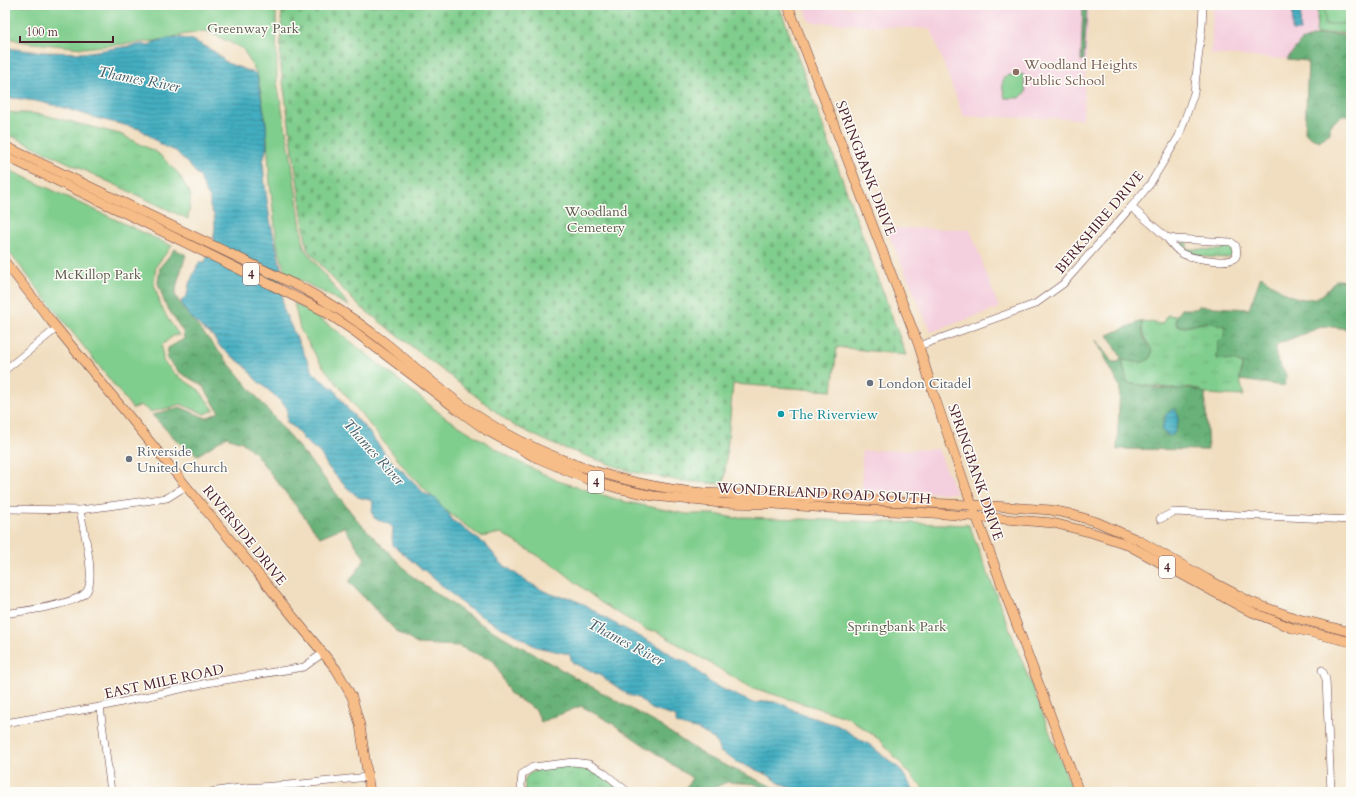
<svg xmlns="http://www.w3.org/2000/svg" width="1356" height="797" viewBox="0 0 1356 797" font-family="Cardo,serif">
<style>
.built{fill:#f4cfde}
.grass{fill:url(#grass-tufts);stroke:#65765c}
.forest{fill:url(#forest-crowns);stroke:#596852}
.cemetery{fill:url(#cemetery-stones);stroke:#65765c}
.park{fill:#80ce8d;stroke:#65765c}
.water{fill:url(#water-rules);stroke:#466676}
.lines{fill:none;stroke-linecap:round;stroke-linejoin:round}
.minor-casing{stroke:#633c41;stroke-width:8}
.major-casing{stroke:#633c41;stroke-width:10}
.minor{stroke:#fff;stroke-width:7}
.major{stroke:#f7bd88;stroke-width:9}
.education-dot{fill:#8d6e63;stroke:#fdfcf7;stroke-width:1.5}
.worship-dot{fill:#6b7280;stroke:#fdfcf7;stroke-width:1.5}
.culture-dot{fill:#0f9aa8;stroke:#fdfcf7;stroke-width:1.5}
.labels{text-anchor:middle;stroke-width:3;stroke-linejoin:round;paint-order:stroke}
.shield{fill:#fdfcf7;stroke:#806168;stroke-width:1}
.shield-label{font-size:13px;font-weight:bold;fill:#4a1f2b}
.park-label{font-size:14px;fill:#5d5c4d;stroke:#fdfcf7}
.education-label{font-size:14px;fill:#785e54;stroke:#fdfcf7;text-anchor:start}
.street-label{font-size:14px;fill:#4a1f2b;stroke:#fdfcf7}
.worship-label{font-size:14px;fill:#5b616d;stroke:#fdfcf7;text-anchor:start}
.culture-label{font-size:14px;fill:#0d838f;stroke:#fdfcf7;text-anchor:start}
.water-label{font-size:15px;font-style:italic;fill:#465f6e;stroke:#fdfcf7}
</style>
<defs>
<pattern id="grass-tufts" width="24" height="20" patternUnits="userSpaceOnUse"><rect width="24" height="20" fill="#80ce8d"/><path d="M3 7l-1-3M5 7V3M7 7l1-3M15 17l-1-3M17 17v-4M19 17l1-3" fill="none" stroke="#70b07a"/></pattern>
<pattern id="forest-crowns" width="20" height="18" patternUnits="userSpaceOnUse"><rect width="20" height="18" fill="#68b178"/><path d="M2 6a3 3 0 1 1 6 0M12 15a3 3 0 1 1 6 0" fill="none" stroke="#588f63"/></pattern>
<pattern id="cemetery-stones" width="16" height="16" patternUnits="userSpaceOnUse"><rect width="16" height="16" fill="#80ce8d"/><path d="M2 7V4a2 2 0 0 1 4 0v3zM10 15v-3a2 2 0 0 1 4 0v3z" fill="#70b07a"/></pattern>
<pattern id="water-rules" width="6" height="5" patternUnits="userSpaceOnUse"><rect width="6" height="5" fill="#42aec1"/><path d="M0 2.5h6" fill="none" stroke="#398d9d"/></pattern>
</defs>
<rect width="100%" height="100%" fill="#fdfcf7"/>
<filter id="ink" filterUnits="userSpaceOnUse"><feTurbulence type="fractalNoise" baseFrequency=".025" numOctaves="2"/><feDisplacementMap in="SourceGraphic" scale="8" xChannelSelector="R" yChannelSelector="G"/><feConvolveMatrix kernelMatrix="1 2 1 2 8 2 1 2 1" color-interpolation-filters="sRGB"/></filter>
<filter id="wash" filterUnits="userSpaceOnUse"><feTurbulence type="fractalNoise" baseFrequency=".012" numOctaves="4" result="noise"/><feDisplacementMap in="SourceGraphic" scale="16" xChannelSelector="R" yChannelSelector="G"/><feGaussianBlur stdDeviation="0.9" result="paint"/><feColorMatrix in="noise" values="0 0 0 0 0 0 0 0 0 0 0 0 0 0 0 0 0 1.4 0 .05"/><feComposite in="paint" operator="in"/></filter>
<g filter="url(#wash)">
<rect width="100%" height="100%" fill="#f1dec0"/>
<!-- built -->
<g class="built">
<path d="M881,5h208l-6,114 -120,-3 -32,-87 -121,-7 -6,-16 78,2z"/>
<path d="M1213,5h105l-2,29 -15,7 -14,18 -76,-5z"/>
<path d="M886,228l84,1 29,79 -68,24z"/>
<path d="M938,449l18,44 -94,-2v-40z"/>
</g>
<!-- grass -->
<g class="grass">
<path d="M1318,5h33v27l-35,2z"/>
<path d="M5,112l35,2 80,20 38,19 20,20 13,22 -3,24 -183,-86z"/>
<path d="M1182,242l5,1v6l35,1 2,-4 6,-1 3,4c1,5 0,7 -5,9 -12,-1 -47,1 -46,-16z"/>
<path d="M1167,315l9,1v8l8,3 23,-5 19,4 -2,10 12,25 6,3 -2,16 4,16 -39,-2 -8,-5 -8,-2 -10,2 -48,-5 -4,-3 -5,-21 28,-14c-7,-8 -8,-15 -8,-25l20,3z"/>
<path d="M570,765c25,2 34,12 53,27h-98c0,-4 -1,-9 0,-13 5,-12 34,-12 45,-14z"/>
</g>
<!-- forest -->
<g class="forest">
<path d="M1083,5h4l-3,55 -3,1z"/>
<path d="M1351,34v82h-9l-12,9v8l-11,8c-6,-2 -11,-4 -14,-9l3,-71 -21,-2 14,-18 16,-6z"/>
<path d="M175,249l11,6 -8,25 -3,15 10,16 132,158 41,52 55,56 68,47 175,99 51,34 77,35h-13l-17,-8 -27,-2 -15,7 -3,3h-26l9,-14 -82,-56 -29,-16 -40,16 -5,-12 -26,-16 -16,-33 -36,-15 -41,-2 -22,-14 -46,-48 16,-23 -21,-32 -24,10 -66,-85 -12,-10 -16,-5 -28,18 -16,-9 -30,-31 28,-8 26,11 13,-6 -16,-26 -24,-14 -12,-13 1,-11 16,-9 -1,-7 -18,-28 -7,-21 2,-16z"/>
<path d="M1261,276c15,11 36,29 57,21 7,-3 13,-11 18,-17l15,1v50l-10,-3 -17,-2 -44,17 -4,3c0,4 -1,9 1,13 4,13 13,10 7,27l-44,-6 2,-16 -6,-3 -19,-2 1,-17 6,-6 1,-10 -18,-4 -23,5 -8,-3v-8l5,-7h16l1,-3 51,3z"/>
<path d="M1142,321c0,6 0,12 2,17 4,10 11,7 6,21l-9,4 -19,-3 5,21 4,3c13,1 25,5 38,5 16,1 20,-5 36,5l3,56 -86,-1 -5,1 3,-63 -24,-47 16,22h7l2,-5 -13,-22z"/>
</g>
<!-- cemetery -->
<path class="cemetery" d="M282,5h497l127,350 -69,-8 -5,44 -99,-7 -9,100 -43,-3 -49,-9 -77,-27 -42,-20 -156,-121 -22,-23 -28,-32 -27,-188z"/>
<!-- park -->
<g class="park">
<path d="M5,5h271l1,78 14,74 13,91 45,58 -64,-34 -8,-28 -7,-60 -4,-61 -6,-35 -3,-14 -14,-25 -36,-18 -25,4 -27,6 -72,7 -59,-6 -19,-5z"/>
<path d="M1325,5h26v18l-26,2z"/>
<path d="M1023,74l3,18 -6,6h-15l-3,-13 2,-8 6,-2z"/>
<path d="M5,168l167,78 -16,20 -2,18 7,22 7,13 11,16 -6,1 -11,9 1,16 13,14 23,15 15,20 -9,4 -25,-10 -11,4 -19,4 -9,-7 -8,4 -128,-162z"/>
<path d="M294,303l13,7 33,23 106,85 67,41 45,22 64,20 64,13h28l21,4 8,-1 226,8 104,267h-147l-46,-52 -31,-22 -99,-31 -94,-56 -10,-1 -46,-28 -42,-34 -57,-35 -20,4 -36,-27 -38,-39 -86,-107 -21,-35z"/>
</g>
<!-- water -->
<g class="water">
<path d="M1293,8l8,1 -1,22h-8z"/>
<path d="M176,37l17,3 22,12 12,11 30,11 9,49 1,23 -4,16 2,24 5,34 11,47 2,41 6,14 24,50 7,7 14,10 13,19 21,23 19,25 9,10 9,7 19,20 12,6 5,7 8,8 2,5 35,26 15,18 25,18 18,10 13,5 10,1 19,8 24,16 52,27 16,11 8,2 26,23 41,19 14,-2 14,2 20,11 36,11 33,20 30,24 15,23h-117l-6,-4 -13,-5 -11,-8 -29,-12 -19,-11 -5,-12 -16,-10 -23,-6v-7l-23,-7 -15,-12 -9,-3 -30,-20 -26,-12 -4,-9 -33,-7 -25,-15 -11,-5 -24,-14 -10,-6 -42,-37 -3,-1 -28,-24 -1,-6 1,-11c-5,-6 -12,-6 -19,-10l-2,-7 1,-10 -15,-4 -14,-12 -16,-18 -8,-14 -16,-13 -9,-12 -8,-5v-15l-14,-14 -18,-15 -10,-13 -24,-18 -9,-13 -8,-5 -17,-17 -4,-6 -2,-6 6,-6 2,-11 10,-22h6l8,-19 2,-16 -1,-12 -4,-8v-9l-5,-7 -5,-14 -24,-26 -11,-4 -25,-18 -44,-11 -35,-11 -26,-6 -22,-3 -8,1v-51l36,4 42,1 60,-9 5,2c6,-6 20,-7 28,-9z"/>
<path d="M1174,409c8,7 3,16 0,25l-3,2 -5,-2 -4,-3c1,-9 2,-19 12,-22z"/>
</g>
</g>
<g filter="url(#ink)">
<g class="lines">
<!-- minor casing -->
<g class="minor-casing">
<g id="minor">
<path d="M1131,207c12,10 24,20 35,30 5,6 9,12 15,16 8,5 44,11 52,6 5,-2 4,-8 3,-13l-5,-4 -56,-3 -9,-2"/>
<path d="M919,346l116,-42 28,-20 68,-77 19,-23 29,-48 15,-43 8,-67 1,-21"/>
<path d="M5,370l52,-42"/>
<path d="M5,509l75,1 87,-12 19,-12"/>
<path d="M1160,519l14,-7 177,8"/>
<path d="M5,614c17,-3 73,-9 82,-23 9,-14 -4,-64 -7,-81"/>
<path d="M1322,670l4,9 5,113"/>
<path d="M100,707l11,85"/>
<path d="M5,723l95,-16 107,-24 97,-16 19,-14"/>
<path d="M211,792l19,-3 71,-5 67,-7"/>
<path d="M522,792l-1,-7 1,-11 11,-7 40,-5 16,2 14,8 25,20"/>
</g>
</g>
<!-- major casing -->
<g class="major-casing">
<g id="major">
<path d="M788,5l131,341 14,46 35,102 111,298"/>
<path d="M5,146l297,142c24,13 47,27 69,44 32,23 60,51 92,74 71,51 156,79 242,87l288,13 58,4 19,4 27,8 41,18 69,39 44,23 44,16 56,14"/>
<path d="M5,156l128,61 191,94 30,20 100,76 32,23 47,26 56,24 28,8 36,8 68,7 53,1 53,4 105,5 121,10 40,10 33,11 121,66 45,18 59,14"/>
<path d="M5,262l46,59 285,348 16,28 8,28 10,67"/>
</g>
</g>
<!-- minor -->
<use href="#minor" class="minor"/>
<!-- major -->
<use href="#major" class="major"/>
</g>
</g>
<!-- markers -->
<circle class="education-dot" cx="1016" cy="72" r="4"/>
<g class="worship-dot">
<circle cx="870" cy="383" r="4"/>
<circle cx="129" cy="459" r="4"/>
</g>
<circle class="culture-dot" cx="781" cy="414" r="4"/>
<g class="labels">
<!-- shield labels -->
<g class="shield">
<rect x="243" y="263" width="16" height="22" rx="3"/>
<rect x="588" y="471" width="16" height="22" rx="3"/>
<rect x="1159" y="556" width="16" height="22" rx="3"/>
</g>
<g class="shield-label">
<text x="251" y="279">4</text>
<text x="596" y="487">4</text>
<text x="1167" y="572">4</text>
</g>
<!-- park labels -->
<g class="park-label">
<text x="253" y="33">Greenway Park</text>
<text x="596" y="216">Woodland<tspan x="596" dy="16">Cemetery</tspan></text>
<text x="98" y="279">McKillop Park</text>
<text x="897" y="631">Springbank Park</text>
</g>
<!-- education labels -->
<g class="education-label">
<text x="1024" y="69">Woodland Heights<tspan x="1024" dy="16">Public School</tspan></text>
</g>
<!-- street labels -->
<g class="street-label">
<text transform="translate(866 168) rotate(69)" y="5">SPRINGBANK DRIVE</text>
<text transform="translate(1099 222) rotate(-50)" y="5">BERKSHIRE DRIVE</text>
<text transform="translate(976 472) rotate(71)" y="5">SPRINGBANK DRIVE</text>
<text transform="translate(824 493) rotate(3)" y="5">WONDERLAND ROAD SOUTH</text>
<text transform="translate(245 535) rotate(51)" y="5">RIVERSIDE DRIVE</text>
<text transform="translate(164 681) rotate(-12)" y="5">EAST MILE ROAD</text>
</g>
<!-- worship labels -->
<g class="worship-label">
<text x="878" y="388">London Citadel</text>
<text x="137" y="456">Riverside<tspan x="137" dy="16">United Church</tspan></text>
</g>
<!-- culture labels -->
<g class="culture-label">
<text x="789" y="419">The Riverview</text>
</g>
<!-- water labels -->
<g class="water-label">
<text transform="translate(139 79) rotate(11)" y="5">Thames River</text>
<text transform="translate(374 452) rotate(48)" y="5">Thames River</text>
<text transform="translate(626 642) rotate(28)" y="5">Thames River</text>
</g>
</g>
<!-- margin -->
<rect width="1356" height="797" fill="none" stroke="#fdfcf7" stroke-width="20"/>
<!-- scale -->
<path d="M20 36v6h93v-6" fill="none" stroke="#4a1f2b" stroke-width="2"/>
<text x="26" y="36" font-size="12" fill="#4a1f2b" stroke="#fdfcf7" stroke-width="3" paint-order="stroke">100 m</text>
</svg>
# # # #
* _Prompt_
If a line of the data above holds the string "wash", count it, then state only the total.

* _Written response_
2